What are cookies and tracking technologies?
Cookies are small text files stored on devices, such as mobile phones, that can store information. They serve important functions such as remembering a user and their previous interactions with a website as well as keeping track of items in an online shopping cart. Other types of cookies and tracking technologies include local storage objects (LSOs) or ‘flash’ cookies, software development kits (SDKs), pixel trackers (or pixel gifs), ‘like’ buttons and social sharing tools, and device fingerprinting technologies.
Key points from the DPC
- Consent is required for the setting of cookies (whether or not the cookies collect personal data) and under the GDPR, the level of consent means a clear affirmative action by the data subject. However, consent is not required where (i) the sole purpose of the cookie is to carry out the transmission of a communication over a network; or (ii) the cookie is strictly necessary to provide an information society service that is explicitly requested by the user.
- It should be possible to withdraw consent as easily as it was given.

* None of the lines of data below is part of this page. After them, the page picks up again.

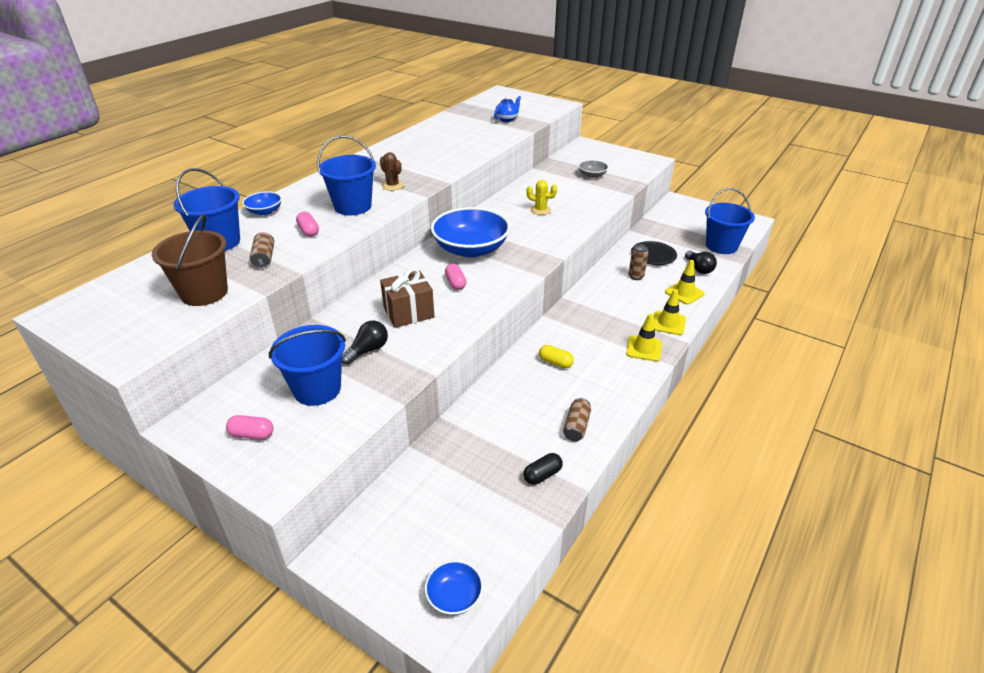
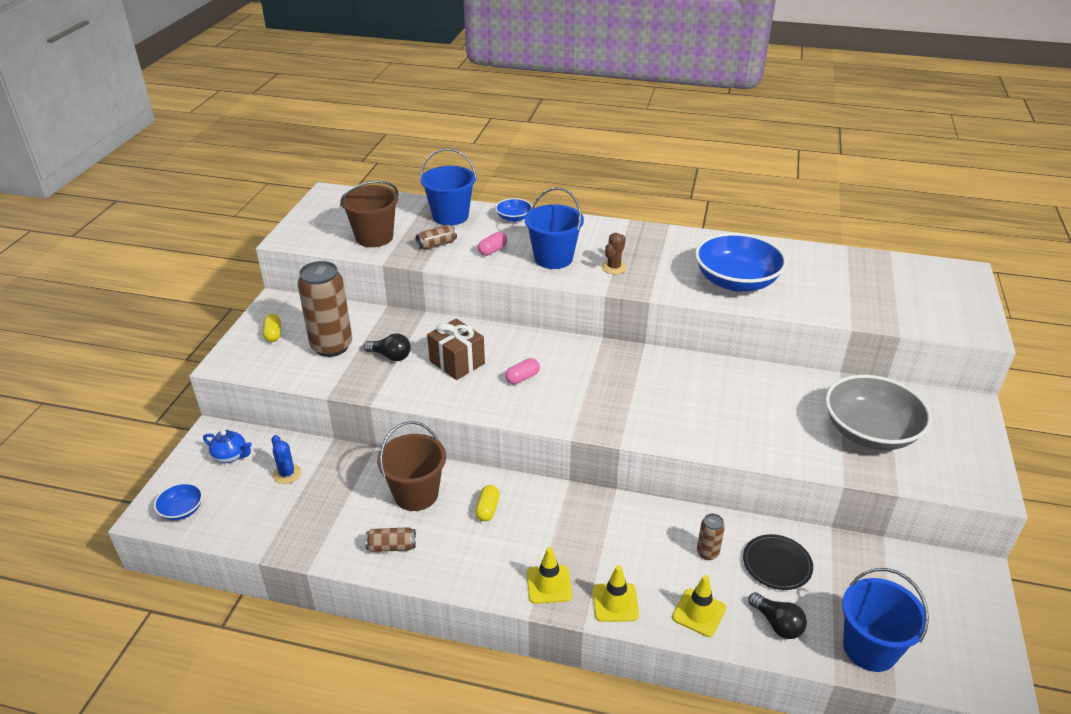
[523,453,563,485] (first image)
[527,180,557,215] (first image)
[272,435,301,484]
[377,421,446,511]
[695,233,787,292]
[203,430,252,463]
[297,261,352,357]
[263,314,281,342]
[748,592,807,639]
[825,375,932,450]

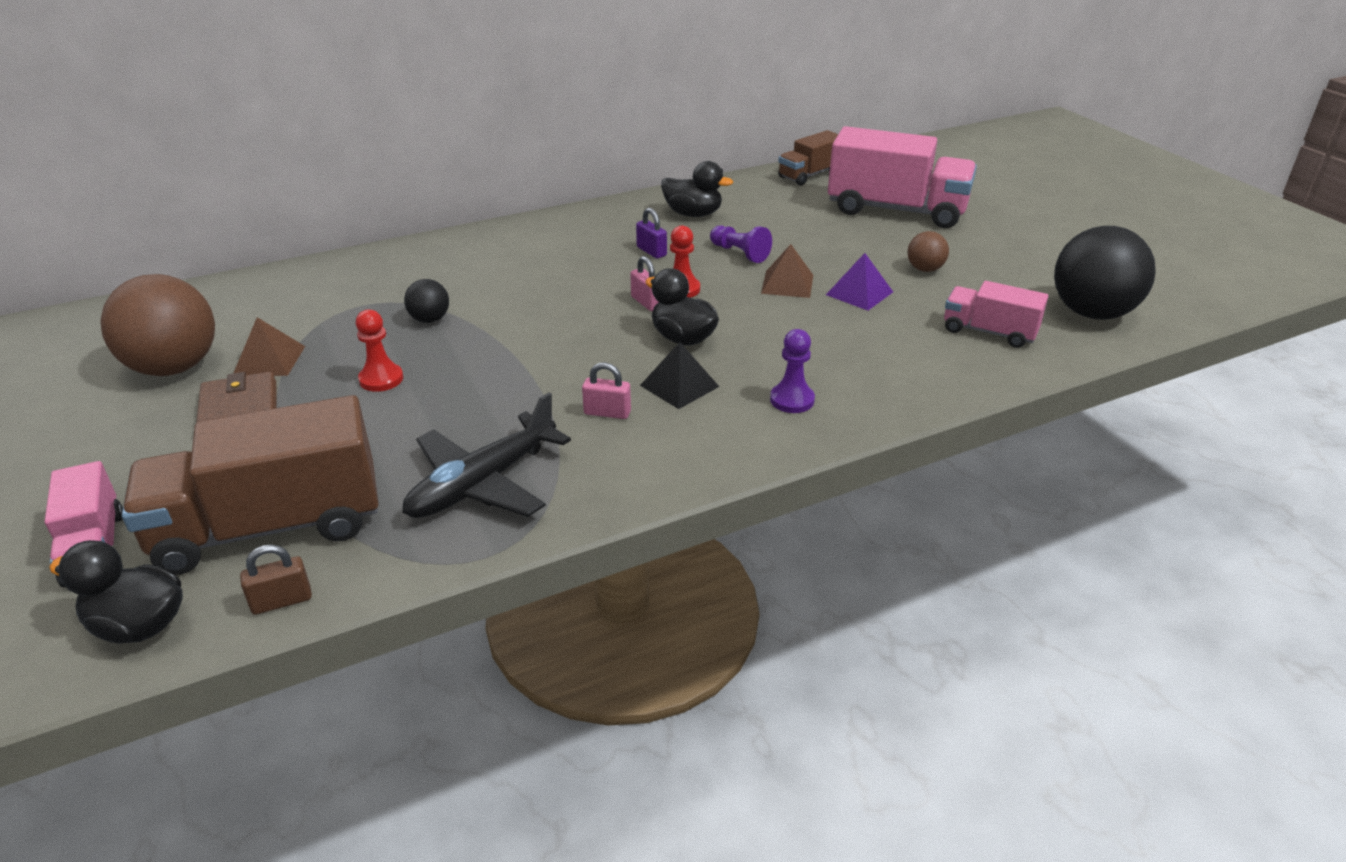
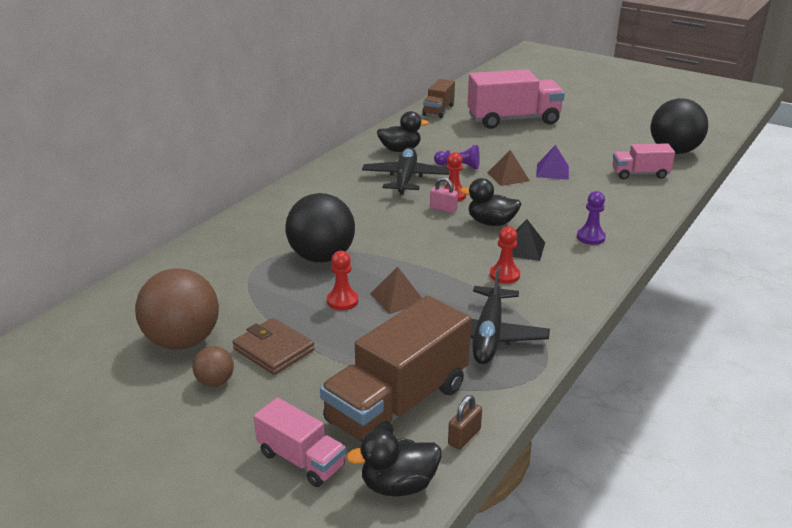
[370,266,422,314]
[192,346,234,387]
[490,226,520,284]
[362,147,450,195]
[285,193,355,262]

- Consent for cookies must not be bundled with consent for other purposes. Consent must be obtained for each purpose that cookies are set (eg analytics, targeting and marketing) although consent does not need to be obtained for every cookie (eg it is not necessary for cookies that are "necessary" to deliver a service such as to remember preferences).
- Pre-checked boxes or sliders or other tools set to 'ON' by default should not be used to signal a user's consent to the setting of cookies.

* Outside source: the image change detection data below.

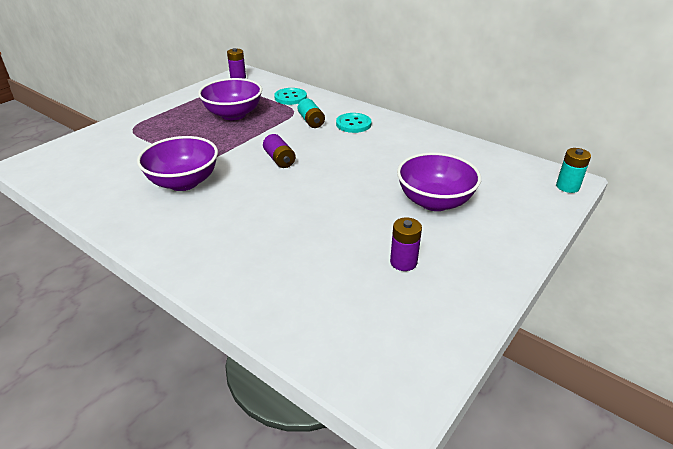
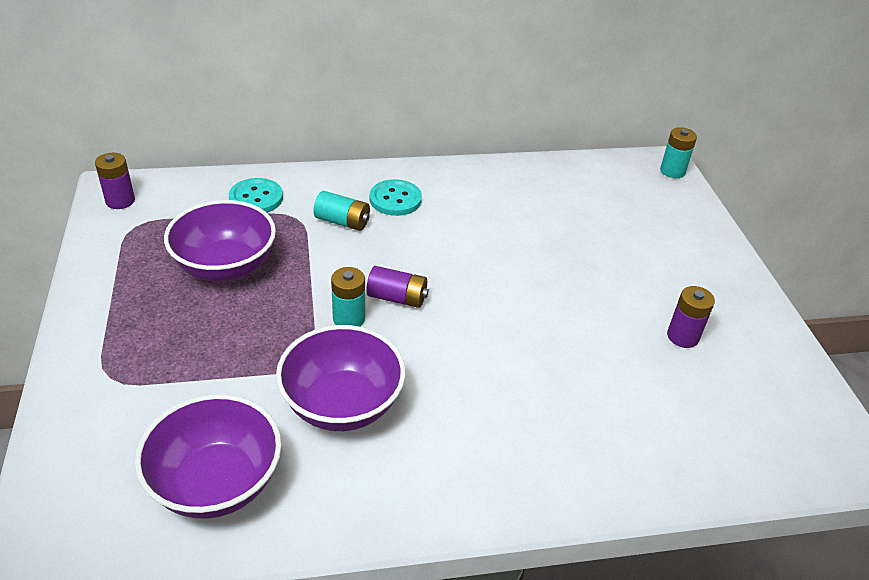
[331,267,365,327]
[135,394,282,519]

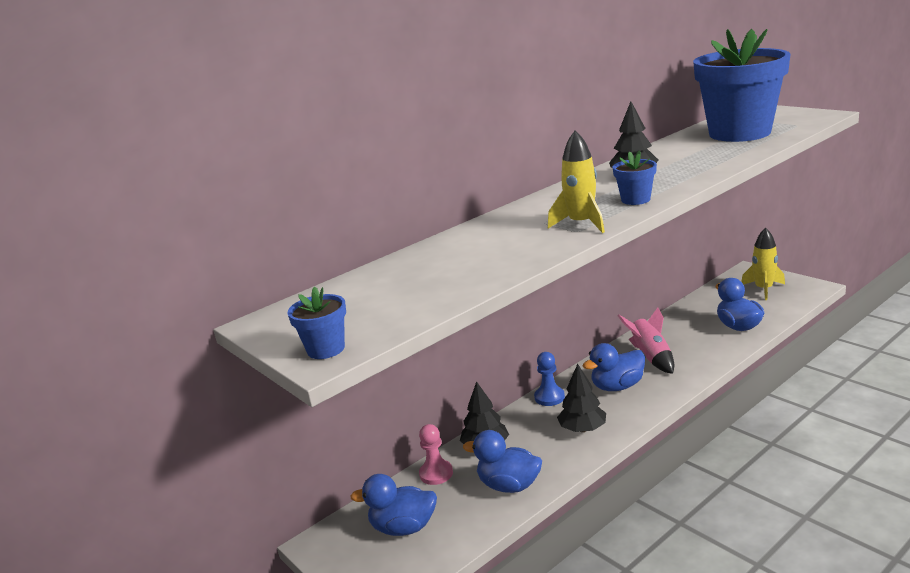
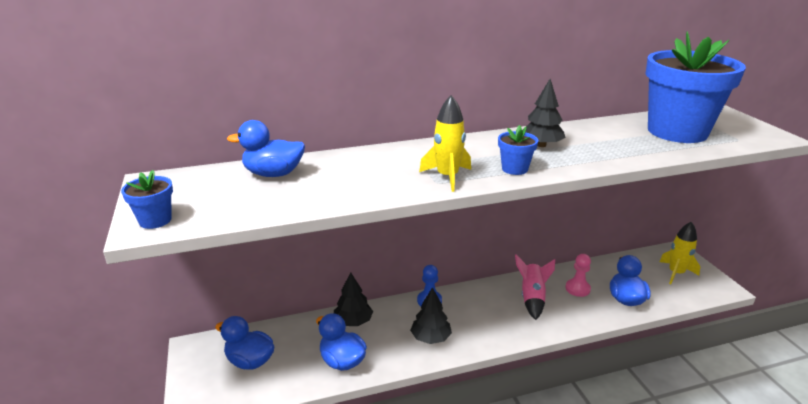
[565,254,591,297]
[227,120,305,177]

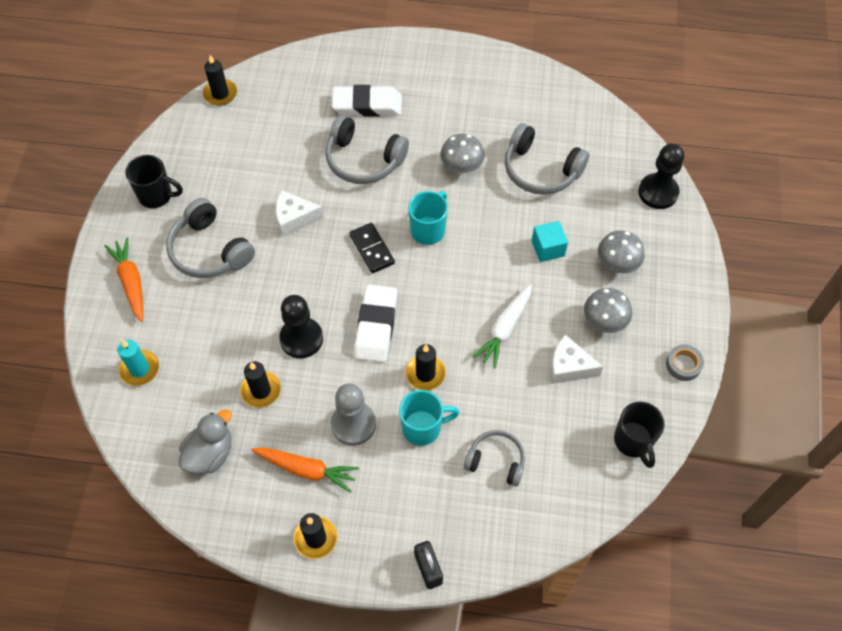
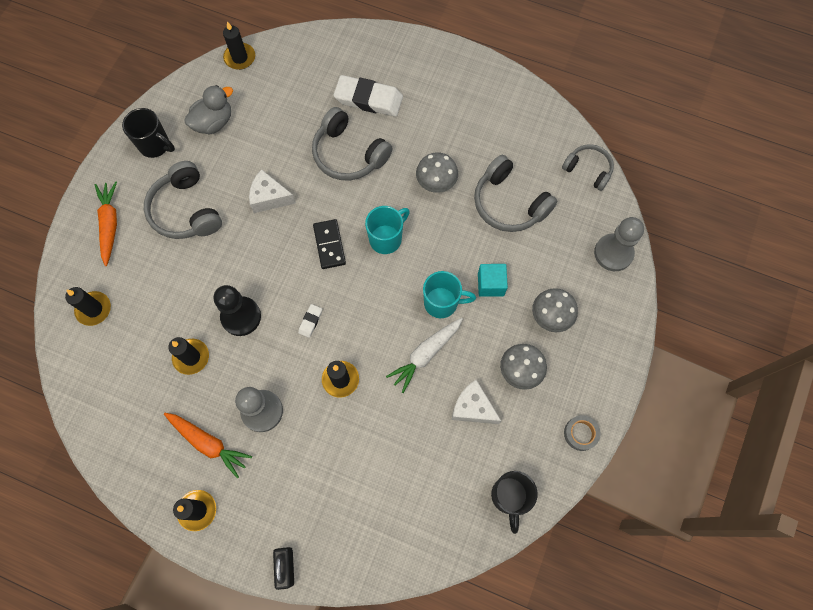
[184,85,233,134]
[423,271,476,318]
[562,144,614,191]
[65,287,111,326]
[594,217,644,271]
[298,304,322,338]

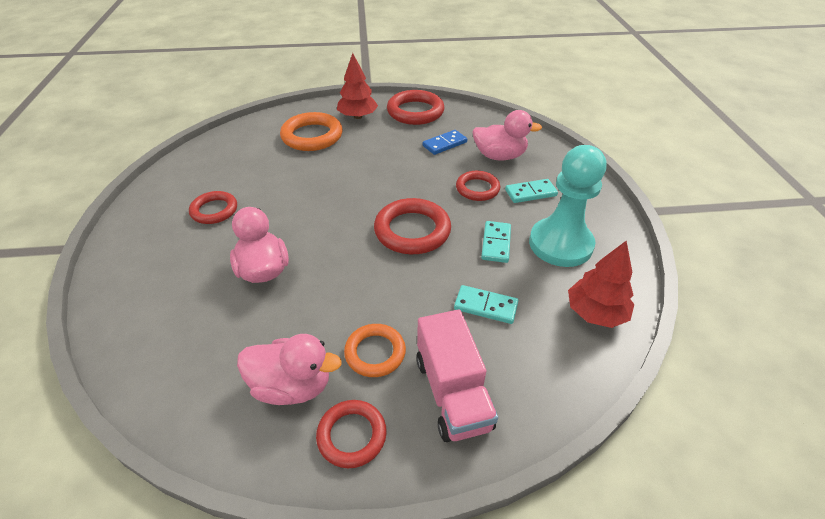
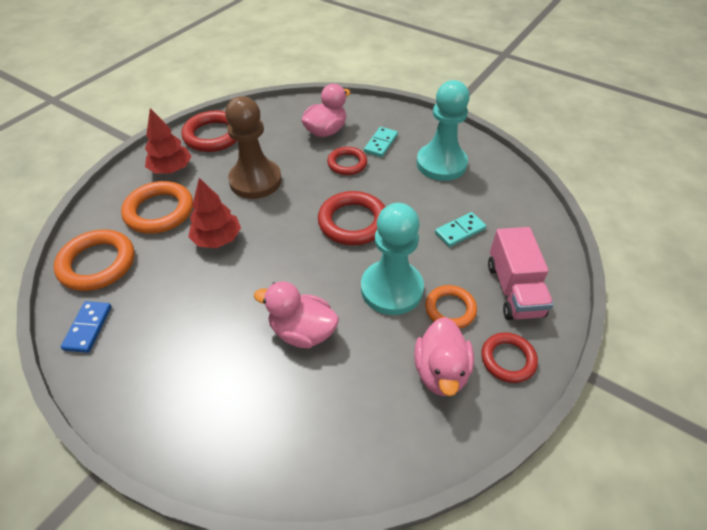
[189,191,237,224] (first image)
[481,221,511,263] (first image)
[54,230,135,291]
[225,96,282,199]
[361,203,424,315]
[61,301,111,353]
[188,178,241,248]
[414,317,474,396]
[488,227,554,320]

- Consent should be time limited. While the law does not prescribe specific lifespans for cookies, the DPC recommends that companies ask users to reaffirm their consent no longer than six months after it has been provided.
- The use of a cookie banner or pop-up must not 'nudge' a user into accepting cookies. An option to reject must have equal prominence in a banner. Furthermore, a cookie banner that merely gives the user the option to click “accept” to say yes to cookies and which provides no other option is not compliant. This means banners with buttons that read “ok, got it!” or “I understand“ and which do not provide any option to reject cookies or to click for further, more detailed, information do not meet the standard of consent required.

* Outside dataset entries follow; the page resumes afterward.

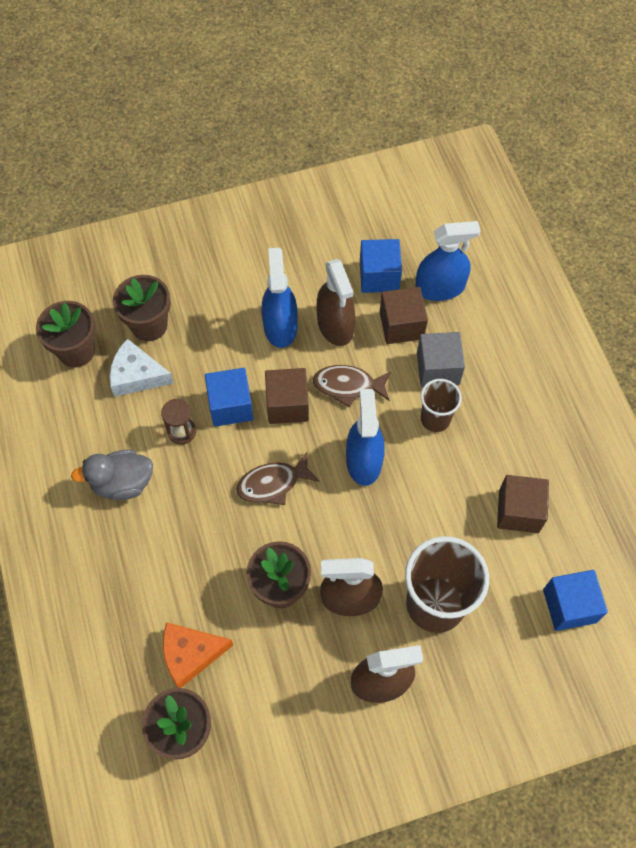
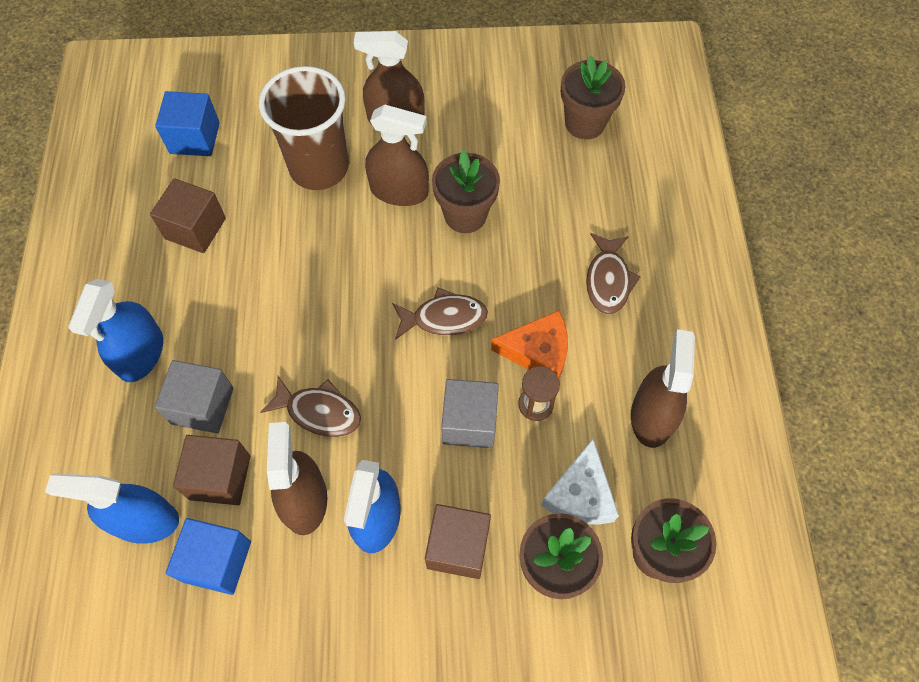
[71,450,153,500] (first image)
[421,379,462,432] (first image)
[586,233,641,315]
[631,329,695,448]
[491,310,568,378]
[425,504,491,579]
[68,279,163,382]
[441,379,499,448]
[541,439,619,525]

- Links to privacy and cookie policies should be visible and accessible to users without any cookies being set
- The lifespan of a cookie must be proportionate to its function – for example, it would not be considered proportionate to have a session cookies with a lifespan of "forever".
- Cookies or other technologies to track the location of a user or device should not be used without consent.
The DPC has given companies 6 months to bring their websites and apps into compliance, following which enforcement action will follow for those that are not compliant. Interestingly, the DPC has said that first-party analytics cookies (ie cookies set by the host website as opposed to a third party cookie set by a domain other than the one the user is visiting) are likely low risk and therefore are unlikely to be a priority for enforcement. However, as it is clear that the DPC does intend to exercise its enforcement powers later this year, there is no time to lose – businesses should, without delay, review their cookie policies.